Los contextos que impulsan las ideologías violentas y las nuevas amenazas como los combatientes terroristas extranjeros son temas que la comunidad internacional debe afrontar con urgencia, afirmó hoy el Secretario General de la ONU.

Ban participó este lunes en Múnich en una sesión de trabajo de la Cumbre del G-7 sobre el terrorismo, organizada por la canciller alemana Angela Merkel.

En sus palabras, el responsable de la ONU expresó creciente preocupación por la diseminación de grupos extremistas y de ideologías del odio que alientan a la violencia y el terrorismo en todo el mundo y describió los elementos de un plan de acción que presentará este año para fortalecer la gobernabilidad, que ve como la principal herramienta para disuadir al terrorismo.

“Los cohetes pueden matar a los terroristas, pero tengo la convicción de que la buena gobernabilidad es la que realmente acabará con el terrorismo”.

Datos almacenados
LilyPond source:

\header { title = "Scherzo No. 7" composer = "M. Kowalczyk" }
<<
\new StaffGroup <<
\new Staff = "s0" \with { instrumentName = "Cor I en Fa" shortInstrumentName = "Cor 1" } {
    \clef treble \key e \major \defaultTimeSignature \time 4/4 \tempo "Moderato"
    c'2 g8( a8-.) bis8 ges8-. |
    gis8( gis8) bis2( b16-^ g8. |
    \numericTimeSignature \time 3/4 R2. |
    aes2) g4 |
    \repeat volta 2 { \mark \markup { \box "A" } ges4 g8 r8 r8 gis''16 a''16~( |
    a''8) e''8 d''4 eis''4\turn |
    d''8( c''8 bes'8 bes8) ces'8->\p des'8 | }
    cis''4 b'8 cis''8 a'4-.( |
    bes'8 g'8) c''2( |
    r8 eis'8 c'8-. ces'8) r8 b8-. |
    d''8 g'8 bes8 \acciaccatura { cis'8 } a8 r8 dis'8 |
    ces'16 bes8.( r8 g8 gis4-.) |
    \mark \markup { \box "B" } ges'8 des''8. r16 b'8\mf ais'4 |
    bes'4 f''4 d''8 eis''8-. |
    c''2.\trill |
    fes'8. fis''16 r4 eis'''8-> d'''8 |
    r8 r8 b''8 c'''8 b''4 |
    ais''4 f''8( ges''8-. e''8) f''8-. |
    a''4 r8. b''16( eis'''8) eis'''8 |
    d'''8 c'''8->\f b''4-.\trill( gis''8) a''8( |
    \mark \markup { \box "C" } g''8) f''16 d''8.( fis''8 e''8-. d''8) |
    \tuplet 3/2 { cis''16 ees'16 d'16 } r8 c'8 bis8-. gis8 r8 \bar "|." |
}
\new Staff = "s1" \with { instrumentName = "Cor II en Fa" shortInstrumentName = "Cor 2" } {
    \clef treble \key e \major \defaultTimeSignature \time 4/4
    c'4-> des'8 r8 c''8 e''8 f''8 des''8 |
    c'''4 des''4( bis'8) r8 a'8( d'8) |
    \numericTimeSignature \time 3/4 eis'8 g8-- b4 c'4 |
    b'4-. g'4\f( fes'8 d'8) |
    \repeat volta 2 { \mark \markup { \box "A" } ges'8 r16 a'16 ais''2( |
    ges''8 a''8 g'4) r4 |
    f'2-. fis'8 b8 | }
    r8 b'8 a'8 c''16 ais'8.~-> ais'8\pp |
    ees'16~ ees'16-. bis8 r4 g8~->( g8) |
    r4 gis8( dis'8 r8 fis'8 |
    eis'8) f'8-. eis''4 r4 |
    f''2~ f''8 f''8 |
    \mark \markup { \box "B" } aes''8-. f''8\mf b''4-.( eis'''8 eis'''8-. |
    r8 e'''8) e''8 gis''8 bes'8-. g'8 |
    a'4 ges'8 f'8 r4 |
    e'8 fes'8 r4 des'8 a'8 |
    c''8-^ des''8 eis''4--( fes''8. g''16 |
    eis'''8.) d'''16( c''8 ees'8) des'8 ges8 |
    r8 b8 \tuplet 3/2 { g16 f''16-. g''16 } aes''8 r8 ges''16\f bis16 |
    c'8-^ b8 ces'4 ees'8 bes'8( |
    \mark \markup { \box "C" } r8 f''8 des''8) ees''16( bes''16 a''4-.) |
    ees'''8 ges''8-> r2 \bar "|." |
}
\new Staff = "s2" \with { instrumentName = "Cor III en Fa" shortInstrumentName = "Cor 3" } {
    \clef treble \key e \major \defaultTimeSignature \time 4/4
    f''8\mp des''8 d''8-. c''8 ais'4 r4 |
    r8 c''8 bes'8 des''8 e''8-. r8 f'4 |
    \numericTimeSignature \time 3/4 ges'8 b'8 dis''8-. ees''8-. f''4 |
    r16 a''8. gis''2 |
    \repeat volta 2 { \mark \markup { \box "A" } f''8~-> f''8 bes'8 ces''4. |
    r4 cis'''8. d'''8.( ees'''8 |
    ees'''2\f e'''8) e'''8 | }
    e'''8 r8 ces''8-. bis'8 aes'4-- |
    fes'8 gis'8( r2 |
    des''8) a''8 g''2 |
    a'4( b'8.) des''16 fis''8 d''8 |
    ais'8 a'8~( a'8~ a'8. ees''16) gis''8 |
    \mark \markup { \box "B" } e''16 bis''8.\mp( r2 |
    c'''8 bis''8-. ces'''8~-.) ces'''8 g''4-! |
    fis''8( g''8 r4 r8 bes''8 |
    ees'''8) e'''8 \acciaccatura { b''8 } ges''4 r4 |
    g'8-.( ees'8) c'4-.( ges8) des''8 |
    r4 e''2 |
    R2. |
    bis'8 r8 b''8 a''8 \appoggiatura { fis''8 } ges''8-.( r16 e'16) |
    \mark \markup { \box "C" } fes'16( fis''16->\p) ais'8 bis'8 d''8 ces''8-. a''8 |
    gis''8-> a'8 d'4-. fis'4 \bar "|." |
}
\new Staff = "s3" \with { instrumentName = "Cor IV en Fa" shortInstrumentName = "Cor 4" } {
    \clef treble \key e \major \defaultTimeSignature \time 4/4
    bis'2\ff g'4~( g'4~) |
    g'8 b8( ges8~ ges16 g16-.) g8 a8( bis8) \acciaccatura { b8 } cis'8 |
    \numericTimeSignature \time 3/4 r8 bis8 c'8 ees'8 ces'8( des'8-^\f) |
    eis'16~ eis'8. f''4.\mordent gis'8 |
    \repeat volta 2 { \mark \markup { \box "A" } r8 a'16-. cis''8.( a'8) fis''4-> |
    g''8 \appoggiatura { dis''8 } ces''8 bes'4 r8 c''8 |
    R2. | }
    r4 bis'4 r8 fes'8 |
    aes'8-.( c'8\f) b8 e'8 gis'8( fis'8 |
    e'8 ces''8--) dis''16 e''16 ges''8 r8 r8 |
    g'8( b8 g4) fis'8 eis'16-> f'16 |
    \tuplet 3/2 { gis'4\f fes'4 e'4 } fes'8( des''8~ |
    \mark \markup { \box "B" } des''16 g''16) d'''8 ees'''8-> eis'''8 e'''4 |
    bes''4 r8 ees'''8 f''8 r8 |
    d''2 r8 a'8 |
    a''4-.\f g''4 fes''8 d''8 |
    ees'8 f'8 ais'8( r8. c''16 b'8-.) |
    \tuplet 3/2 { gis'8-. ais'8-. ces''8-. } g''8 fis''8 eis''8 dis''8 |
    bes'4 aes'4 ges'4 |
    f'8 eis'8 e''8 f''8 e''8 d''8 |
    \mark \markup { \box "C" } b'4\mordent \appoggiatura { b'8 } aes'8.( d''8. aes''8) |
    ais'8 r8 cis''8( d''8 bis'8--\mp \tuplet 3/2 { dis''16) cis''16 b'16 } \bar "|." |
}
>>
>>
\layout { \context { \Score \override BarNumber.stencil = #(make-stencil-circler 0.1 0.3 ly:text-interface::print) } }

→ Acciones requeridas:
**a)** Según la nota sobre la cumbre del G-7 y el terrorismo, ¿en qué ciudad participó Ban en la sesión de trabajo?
**b)** Por favor, prosigue la nota sobre la cumbre del G-7 y el terrorismo a partir de su última frase.

→ Respuestas por tarea:
**a)** En Múnich.

**b)**
Añadió que durante los últimos 15 años, la mayoría de los esfuerzos contra ese flagelo han sido reactivos, concentrándose principalmente en medidas militares y de seguridad. “Este enfoque ha generado frecuentemente consecuencias negativas o no deseadas, radicalizando más a las comunidades desposeídas”, dijo.

El Plan de Acción Mundial de la ONU para prevenir el Terrorismo Extremo, que será presentado a la Asamblea General, propondrá medidas para atender las causas del extremismo violento, incluyendo la intolerancia, los fracasos de gobernabilidad y la marginalización social, económica y política.

También propondrá a los Estados miembros recomendaciones concretas para que toda la sociedad actúe a nivel local, nacional, regional y mundial, con la participación directa de las minorías, las mujeres, la juventud y otros socios.